DOUG 0.2

Distributed operations

Note:
Most of the description refers to the case with assembled matrix input, the case with elemental input may differ.

The initial process regions are non-overlapping and node locations are stored in Mesh_class::Mesh::eptnmap (element partition map).

The data needed for both cases and the distribution are done through the SpMtx_arrangement::SpMtx_DistributeAssembled subroutine. The preliminary distribution of data is done in SpMtx_arrangement::SpMtx_distributeWithOverlap and the exact data to be exchanged between processes is calculated in SpMtx_arrangement::SpMtx_build_ghost. We need to do two types of operations:

There are two cases which differ in their approach: non-overlapping and overlapping regions, so that even parallel matrix-vector multiplication is done by different subroutines.

Non-overlapping case

With no overlap each mesh node belongs only to one process region. So called interface (ghost values) for region 1 is shown on the picture below.

ghosts.png
Non-overlapping regions with ghost nodes outside the region

Overlapping case

Overlap is constructed by adding connected nodes in the mesh graph one layer at a time. The overlap of 2 (ol=2) means there will be 4 layers on the boundary that are shared by both processes. However, the ghost values are now in the last layer inside the region, not outside, so with ol=1 the ghost values are the same as in non-overlapping case. This is a trick which allows to reduce the amount of calculation in the overlapping case.

ghosts_ol.png
Overlapping regions with ghost nodes in the last layer of the region

The general assumption is that the region values are up-to-date before and after each operation.

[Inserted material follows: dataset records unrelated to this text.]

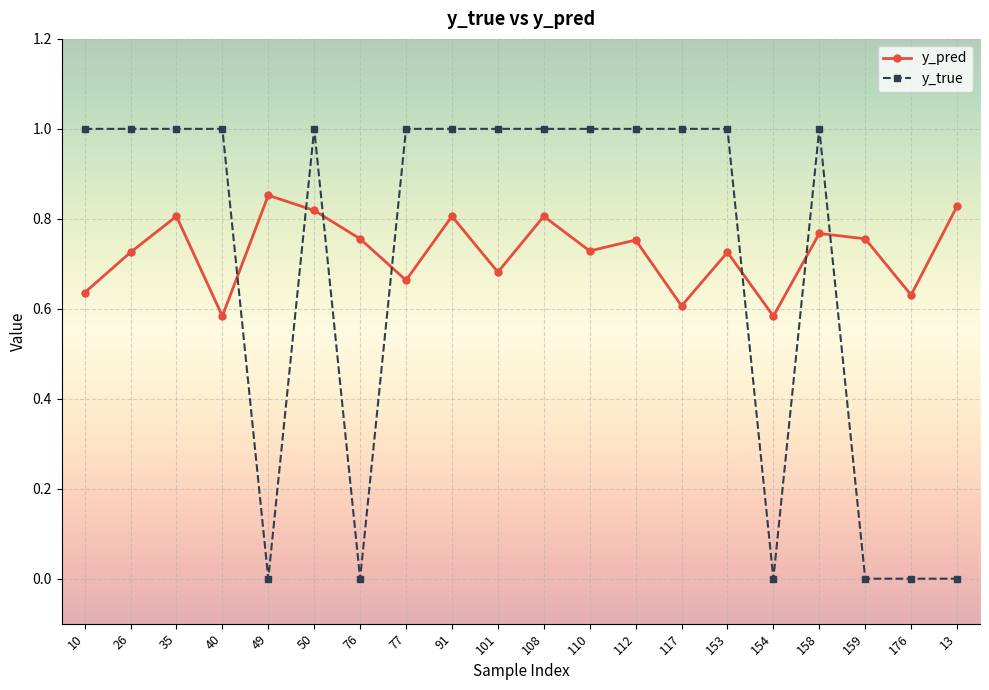

What is the label of the 18th point from the left?

159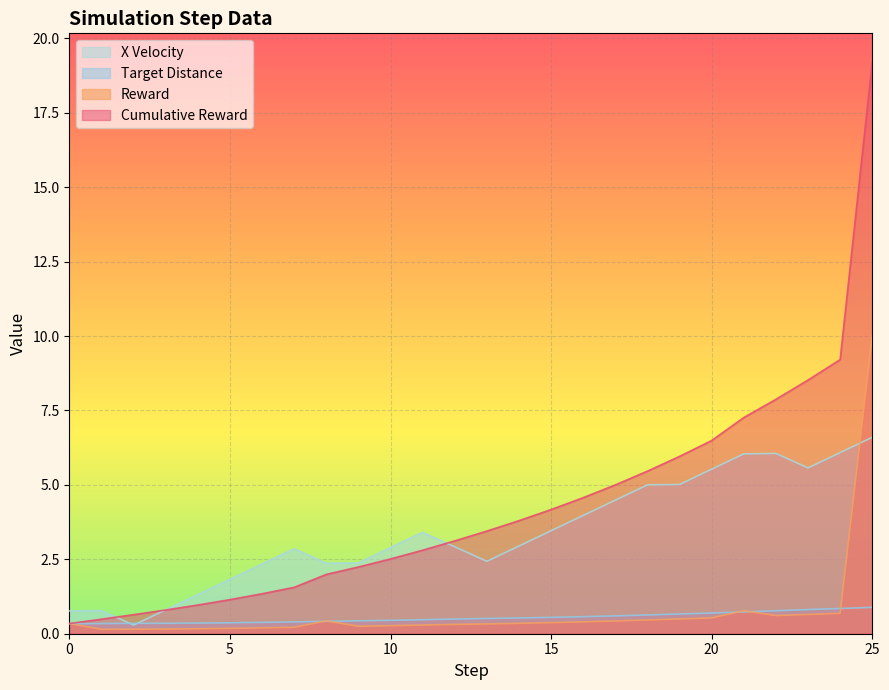

The x series shows 0.6 at 18. True or false?

True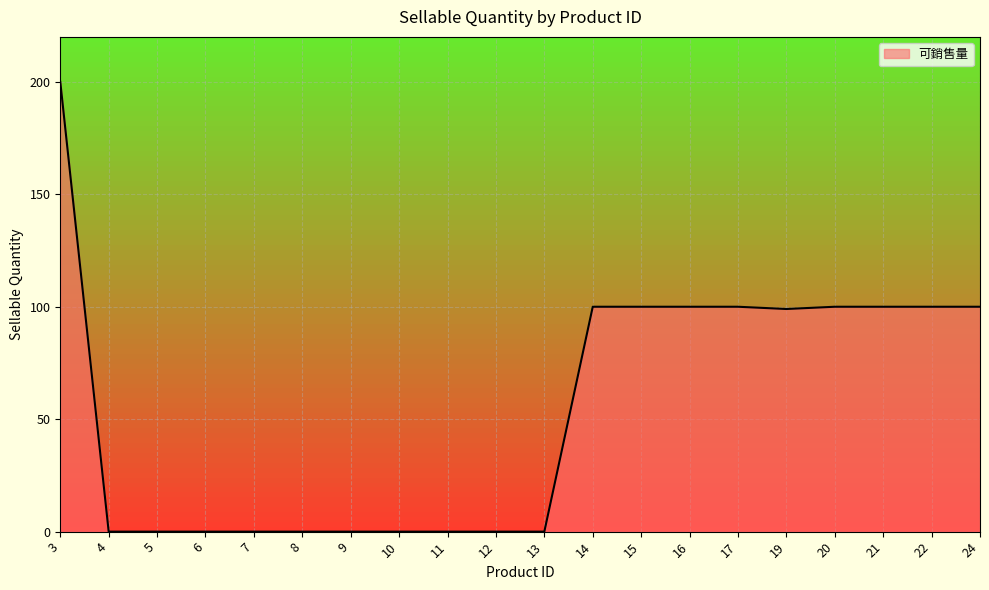

What is the maximum value shown in the chart?

200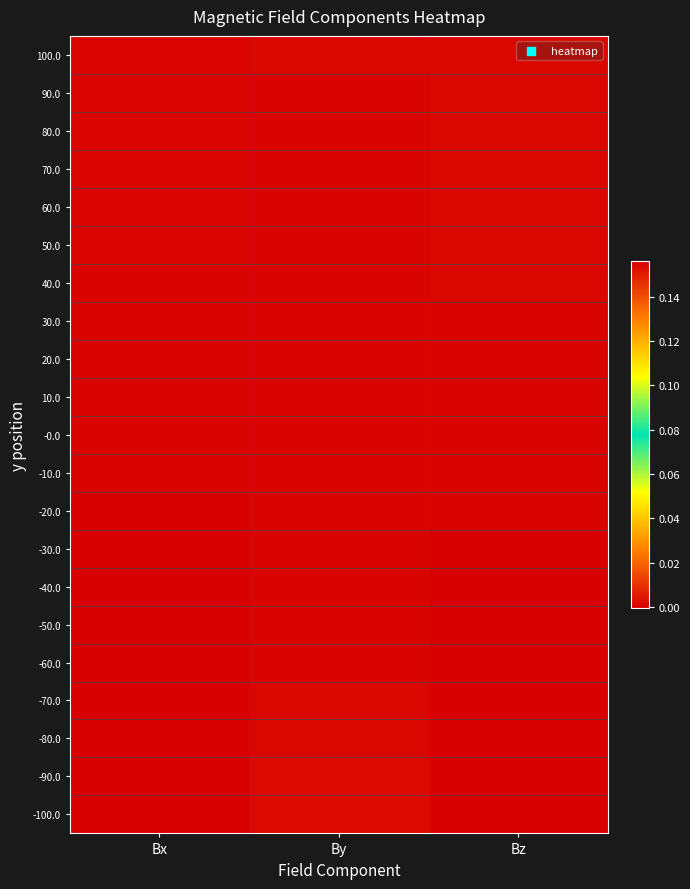

At which category is the sum across all series the highest?

Bx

Optimizations to mv multiplication

In non-overlapping case ghost values are sent before any calculations. In overlapping case, local values that are interface for any neighbour are computed first and sent out, only then the calculation of the remaining region is performed. This requires to distinguish the matrix values that are "ghost to local" in non-overlapping case and the matrix values that are "local to neighbour ghost" in overlapping case. The latter are shown on the following figure.

ghostsneighs_ol.png
1. neighbor ghost nodes on process 2

These are the values process 2 need to send to process 1 during matrix vector multiplication. Analogous values on process 1 for process 2 can be seen as symmetrical in respect to boundary.

Note:
Neighbour ghost values are actually local values, except they are ghost values for some neighbour process. For simplicity, the references in the following section to 'local values' exclude them.

Data structures

Because the two cases are quite different and the optimizations the data structures are slightly complicated. Matrix values are divided into 6 categories:

  1. neighbour ghost to neighbour ghost (1,1)
  2. local to neighbour ghost (1,2)
  3. neighbour ghost to local (2,1)
  4. local to local (2,2)
  5. ghost to local (from outside the region in non-overlapping case)
  6. A_ghost (ghost to ghost inside the region in overlapping case)
matrix_ol.png
Matrix values for overlapping case

The first 4 are marked by the the members mtx_bbs and mtx_bbe of the SpMtx_class::SpMtx class. The 5. one is everything between mtx_bbe(2,2) and nnz. The last is stored to a separate matrix object A_ghost.

Note:
The 5. set is empty in overlapping case and the 6. is empty in non-overlapping case.

The vector indices that need to be sent and received during matrix-vector multiplication are stored in ax_sendidx and ax_recvidx members of the Mesh_class::Mesh class. The vector indices that need to be exchanged (sent/received) during first level preconditioner are stored in ol_solve array.